Performance Differentials: All routing/fusion levels beat the best single LLM across benchmarks, with thought-level fusion (retrieval-augmented prompt completion using top model “thought templates”) yielding the strongest relative improvement (+4–12%). Query-level GraphRouter methods offer the best cost–performance tradeoff, and all systems benefit from multi-pattern logs capturing diverse reasoning routes and emergence of latent model strengths (Feng et al., 14 Jul 2025).
Best Practices: Multi-pattern log collection, calibration by LLM judges, cost-aware router training, and careful template/distillation selection are essential for RGD effectiveness in LLM routing contexts.

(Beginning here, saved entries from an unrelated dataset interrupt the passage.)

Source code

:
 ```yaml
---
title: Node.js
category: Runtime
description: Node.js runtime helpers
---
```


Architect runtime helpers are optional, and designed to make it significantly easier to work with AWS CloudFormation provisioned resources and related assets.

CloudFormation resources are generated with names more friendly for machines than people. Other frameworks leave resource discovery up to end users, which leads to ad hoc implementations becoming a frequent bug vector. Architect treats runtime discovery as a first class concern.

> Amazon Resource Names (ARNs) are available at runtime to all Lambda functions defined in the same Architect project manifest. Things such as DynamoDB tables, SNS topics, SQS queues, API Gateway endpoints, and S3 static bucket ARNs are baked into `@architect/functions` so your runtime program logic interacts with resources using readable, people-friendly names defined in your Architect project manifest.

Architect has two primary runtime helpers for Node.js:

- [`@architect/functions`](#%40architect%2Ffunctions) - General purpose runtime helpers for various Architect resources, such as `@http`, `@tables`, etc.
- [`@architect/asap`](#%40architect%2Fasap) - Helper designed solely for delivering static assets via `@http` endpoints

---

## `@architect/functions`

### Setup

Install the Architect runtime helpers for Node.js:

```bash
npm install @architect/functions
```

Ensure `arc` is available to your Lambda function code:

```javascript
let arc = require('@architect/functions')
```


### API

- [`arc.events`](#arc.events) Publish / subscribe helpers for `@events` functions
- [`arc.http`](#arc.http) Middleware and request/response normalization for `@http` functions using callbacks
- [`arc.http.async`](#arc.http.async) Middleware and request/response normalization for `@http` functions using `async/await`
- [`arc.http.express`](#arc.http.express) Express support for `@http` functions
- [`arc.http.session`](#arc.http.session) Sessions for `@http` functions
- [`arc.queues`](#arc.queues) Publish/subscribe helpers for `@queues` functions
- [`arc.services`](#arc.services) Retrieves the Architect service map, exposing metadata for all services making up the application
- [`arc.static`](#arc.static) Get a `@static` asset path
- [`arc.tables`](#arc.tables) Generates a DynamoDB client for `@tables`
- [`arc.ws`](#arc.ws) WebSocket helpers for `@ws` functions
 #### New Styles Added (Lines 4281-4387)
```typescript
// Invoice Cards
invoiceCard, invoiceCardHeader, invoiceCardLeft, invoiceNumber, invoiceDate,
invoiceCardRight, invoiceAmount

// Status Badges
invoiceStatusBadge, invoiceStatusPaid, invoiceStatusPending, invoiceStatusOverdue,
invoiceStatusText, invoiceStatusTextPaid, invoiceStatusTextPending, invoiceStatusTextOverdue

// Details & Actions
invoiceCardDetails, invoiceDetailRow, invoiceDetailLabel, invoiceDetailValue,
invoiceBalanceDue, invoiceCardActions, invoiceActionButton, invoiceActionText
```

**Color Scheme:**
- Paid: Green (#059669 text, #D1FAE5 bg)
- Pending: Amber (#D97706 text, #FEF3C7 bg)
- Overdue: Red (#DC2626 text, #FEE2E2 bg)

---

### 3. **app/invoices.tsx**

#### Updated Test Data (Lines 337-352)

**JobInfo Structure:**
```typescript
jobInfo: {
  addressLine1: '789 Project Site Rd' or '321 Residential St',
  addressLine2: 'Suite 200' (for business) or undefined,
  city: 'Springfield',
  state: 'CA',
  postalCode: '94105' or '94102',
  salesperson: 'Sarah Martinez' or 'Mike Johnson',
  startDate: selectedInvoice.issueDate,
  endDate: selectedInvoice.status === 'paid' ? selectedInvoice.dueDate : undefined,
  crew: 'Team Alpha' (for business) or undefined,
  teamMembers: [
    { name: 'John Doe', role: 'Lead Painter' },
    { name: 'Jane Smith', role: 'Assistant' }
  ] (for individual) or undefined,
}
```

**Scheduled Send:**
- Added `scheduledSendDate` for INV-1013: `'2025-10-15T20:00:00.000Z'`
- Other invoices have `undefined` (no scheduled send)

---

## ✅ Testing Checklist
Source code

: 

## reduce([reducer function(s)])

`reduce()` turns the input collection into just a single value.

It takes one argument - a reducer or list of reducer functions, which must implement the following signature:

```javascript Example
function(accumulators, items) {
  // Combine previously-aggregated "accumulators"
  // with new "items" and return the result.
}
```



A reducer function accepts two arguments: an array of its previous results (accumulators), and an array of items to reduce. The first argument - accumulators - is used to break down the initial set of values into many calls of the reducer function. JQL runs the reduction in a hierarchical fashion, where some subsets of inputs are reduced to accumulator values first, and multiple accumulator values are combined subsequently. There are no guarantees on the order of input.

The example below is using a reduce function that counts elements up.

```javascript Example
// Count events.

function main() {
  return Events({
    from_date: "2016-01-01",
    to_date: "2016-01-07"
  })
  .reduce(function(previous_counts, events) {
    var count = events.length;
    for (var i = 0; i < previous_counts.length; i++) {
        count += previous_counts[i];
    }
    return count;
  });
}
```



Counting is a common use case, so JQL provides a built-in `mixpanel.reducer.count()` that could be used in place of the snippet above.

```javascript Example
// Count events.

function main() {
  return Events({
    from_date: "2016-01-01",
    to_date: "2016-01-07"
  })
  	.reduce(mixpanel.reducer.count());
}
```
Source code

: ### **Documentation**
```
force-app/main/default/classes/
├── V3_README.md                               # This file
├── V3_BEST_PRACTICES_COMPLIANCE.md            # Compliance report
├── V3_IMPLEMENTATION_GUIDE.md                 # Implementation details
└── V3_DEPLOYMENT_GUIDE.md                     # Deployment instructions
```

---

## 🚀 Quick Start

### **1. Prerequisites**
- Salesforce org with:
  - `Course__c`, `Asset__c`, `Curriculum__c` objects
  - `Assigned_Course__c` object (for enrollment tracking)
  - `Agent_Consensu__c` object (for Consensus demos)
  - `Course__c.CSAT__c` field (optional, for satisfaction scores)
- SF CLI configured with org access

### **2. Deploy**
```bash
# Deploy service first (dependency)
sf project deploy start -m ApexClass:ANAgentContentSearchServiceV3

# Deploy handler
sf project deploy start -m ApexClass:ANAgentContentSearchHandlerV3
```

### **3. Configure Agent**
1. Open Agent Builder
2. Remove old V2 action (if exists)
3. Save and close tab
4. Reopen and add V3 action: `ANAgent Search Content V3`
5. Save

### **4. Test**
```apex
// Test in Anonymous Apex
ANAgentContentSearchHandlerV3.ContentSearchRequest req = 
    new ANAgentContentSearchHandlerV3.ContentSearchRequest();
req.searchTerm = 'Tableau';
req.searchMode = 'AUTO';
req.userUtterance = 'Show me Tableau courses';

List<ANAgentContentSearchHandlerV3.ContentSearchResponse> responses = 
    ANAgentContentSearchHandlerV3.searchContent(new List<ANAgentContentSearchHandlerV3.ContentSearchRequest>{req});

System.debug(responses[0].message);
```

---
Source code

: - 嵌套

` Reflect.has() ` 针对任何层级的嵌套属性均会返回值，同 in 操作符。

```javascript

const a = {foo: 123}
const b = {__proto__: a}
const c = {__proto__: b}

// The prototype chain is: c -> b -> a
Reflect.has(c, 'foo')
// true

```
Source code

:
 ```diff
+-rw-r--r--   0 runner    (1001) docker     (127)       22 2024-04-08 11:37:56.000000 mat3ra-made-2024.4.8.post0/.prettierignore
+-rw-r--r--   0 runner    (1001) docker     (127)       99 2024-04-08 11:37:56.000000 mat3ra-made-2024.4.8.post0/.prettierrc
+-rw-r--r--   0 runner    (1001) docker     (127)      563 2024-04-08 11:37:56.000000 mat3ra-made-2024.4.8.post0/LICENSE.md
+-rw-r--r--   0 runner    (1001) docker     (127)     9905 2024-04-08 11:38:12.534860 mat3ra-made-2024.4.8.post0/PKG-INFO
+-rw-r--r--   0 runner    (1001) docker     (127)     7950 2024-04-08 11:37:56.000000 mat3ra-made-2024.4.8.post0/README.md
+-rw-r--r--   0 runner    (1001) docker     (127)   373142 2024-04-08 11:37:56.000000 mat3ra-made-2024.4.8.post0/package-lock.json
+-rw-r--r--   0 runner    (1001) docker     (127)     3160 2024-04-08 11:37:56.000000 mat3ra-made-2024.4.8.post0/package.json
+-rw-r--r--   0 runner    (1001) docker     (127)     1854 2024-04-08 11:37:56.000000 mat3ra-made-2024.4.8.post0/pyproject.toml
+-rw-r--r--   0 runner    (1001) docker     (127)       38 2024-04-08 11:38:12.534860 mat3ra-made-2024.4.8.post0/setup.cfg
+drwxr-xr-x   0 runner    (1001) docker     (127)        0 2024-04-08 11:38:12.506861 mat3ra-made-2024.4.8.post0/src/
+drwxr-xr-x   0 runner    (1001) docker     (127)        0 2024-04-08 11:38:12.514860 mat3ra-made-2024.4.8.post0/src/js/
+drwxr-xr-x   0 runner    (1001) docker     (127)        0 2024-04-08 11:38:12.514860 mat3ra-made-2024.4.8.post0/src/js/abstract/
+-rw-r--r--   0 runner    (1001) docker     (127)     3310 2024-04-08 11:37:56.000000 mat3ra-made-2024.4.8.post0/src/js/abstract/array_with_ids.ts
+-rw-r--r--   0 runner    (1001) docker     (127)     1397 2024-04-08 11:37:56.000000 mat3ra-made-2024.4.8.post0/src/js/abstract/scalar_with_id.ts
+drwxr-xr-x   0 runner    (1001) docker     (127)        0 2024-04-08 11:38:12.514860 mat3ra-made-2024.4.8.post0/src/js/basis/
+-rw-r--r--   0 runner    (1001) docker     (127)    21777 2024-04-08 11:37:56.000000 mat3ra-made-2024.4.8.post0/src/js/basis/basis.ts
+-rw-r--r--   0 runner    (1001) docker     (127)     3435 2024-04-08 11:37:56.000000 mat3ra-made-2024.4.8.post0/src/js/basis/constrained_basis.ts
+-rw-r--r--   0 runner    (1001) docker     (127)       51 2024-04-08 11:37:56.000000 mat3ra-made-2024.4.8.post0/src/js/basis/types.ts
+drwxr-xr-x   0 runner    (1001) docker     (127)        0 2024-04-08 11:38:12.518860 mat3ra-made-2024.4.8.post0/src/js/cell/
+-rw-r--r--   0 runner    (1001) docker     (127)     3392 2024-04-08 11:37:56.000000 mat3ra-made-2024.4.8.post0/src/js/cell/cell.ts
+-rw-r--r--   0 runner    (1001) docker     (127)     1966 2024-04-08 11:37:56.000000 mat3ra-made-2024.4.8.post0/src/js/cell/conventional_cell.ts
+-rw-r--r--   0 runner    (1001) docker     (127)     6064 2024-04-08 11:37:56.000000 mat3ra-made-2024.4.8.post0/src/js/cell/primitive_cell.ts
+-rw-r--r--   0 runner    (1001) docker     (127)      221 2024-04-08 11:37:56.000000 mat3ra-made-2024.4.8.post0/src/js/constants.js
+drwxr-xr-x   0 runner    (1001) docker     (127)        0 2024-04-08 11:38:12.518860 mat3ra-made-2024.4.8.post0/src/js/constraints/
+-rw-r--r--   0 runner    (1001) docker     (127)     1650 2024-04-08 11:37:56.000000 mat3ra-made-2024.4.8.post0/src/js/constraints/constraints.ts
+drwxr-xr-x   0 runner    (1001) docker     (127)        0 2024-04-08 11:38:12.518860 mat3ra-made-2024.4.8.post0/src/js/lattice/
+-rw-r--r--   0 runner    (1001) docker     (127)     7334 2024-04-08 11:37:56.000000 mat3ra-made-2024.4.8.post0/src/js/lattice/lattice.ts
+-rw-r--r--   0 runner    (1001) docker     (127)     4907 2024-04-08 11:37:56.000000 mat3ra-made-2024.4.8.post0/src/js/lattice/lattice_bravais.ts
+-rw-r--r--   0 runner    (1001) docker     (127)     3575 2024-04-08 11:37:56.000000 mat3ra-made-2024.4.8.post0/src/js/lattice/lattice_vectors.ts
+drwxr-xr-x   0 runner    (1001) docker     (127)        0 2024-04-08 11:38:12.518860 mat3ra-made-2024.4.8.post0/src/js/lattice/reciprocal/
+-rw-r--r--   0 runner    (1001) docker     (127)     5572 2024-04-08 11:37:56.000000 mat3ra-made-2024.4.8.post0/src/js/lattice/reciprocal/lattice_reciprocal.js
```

6. RGD in Deep Reinforcement Learning for Routing and Path Planning

Synthetic instance generation underpins DRL-based routing in hard combinatorial domains:

DRL for Circuit Global Routing: Parameterized instance generators produce grid networks, capacity constraints, reduced edges, and pin placements (Liao et al., 2019). The DRL agent, trained with these synthetic problems, simultaneously optimizes future congestion and wirelength, outperforming A* on sparse and congested benchmarks.
Policy Robustness and Generalization: Training on diverse synthetic datasets facilitates policy transfer to larger or novel topologies; burn-in memory experiences from A* or randomly generated instances accelerate agent convergence and enable superior solutions under resource constraints (Liao et al., 2019).

7. Limitations, Challenges, and Future Directions

RGD approaches are subject to several challenges:

Generator Dependence: Router and policy performance are critically dependent on generator quality—poorly calibrated or non-differentiating queries limit the discoverability of model or policy skill niches. Filtering on self-consistency and differentiation is necessary for robust downstream results (Niu et al., 14 Jan 2026).
Online Adaptation and Scalability: Techniques such as incremental statistics for TEARD, scalable summarization for LLM logs, and continual topology adaptation for GNN-based policies mitigate the cost of frequent topology or demand changes, but real-time adaptation in high-churn environments remains nontrivial (Thanh et al., 2014, Hope et al., 2021).
Extensibility: Extending RGD frameworks to multi-constraint QoS, segment routing, multi-task model fusion, and real-time domain transfers presents ongoing research questions. In systems applications, the availability and reproducibility of generation and evaluation code bases accelerate iterative improvement and cross-domain applicability (Hope et al., 2021, Feng et al., 14 Jul 2025).

A plausible implication is that as RGD methods mature, the integration of high-quality, adaptive generators and robust query-only route selection protocols (such as CASCAL) will underpin state-of-the-art performance in both network routing and LLM system orchestration, especially in low-annotation or novel deployment conditions.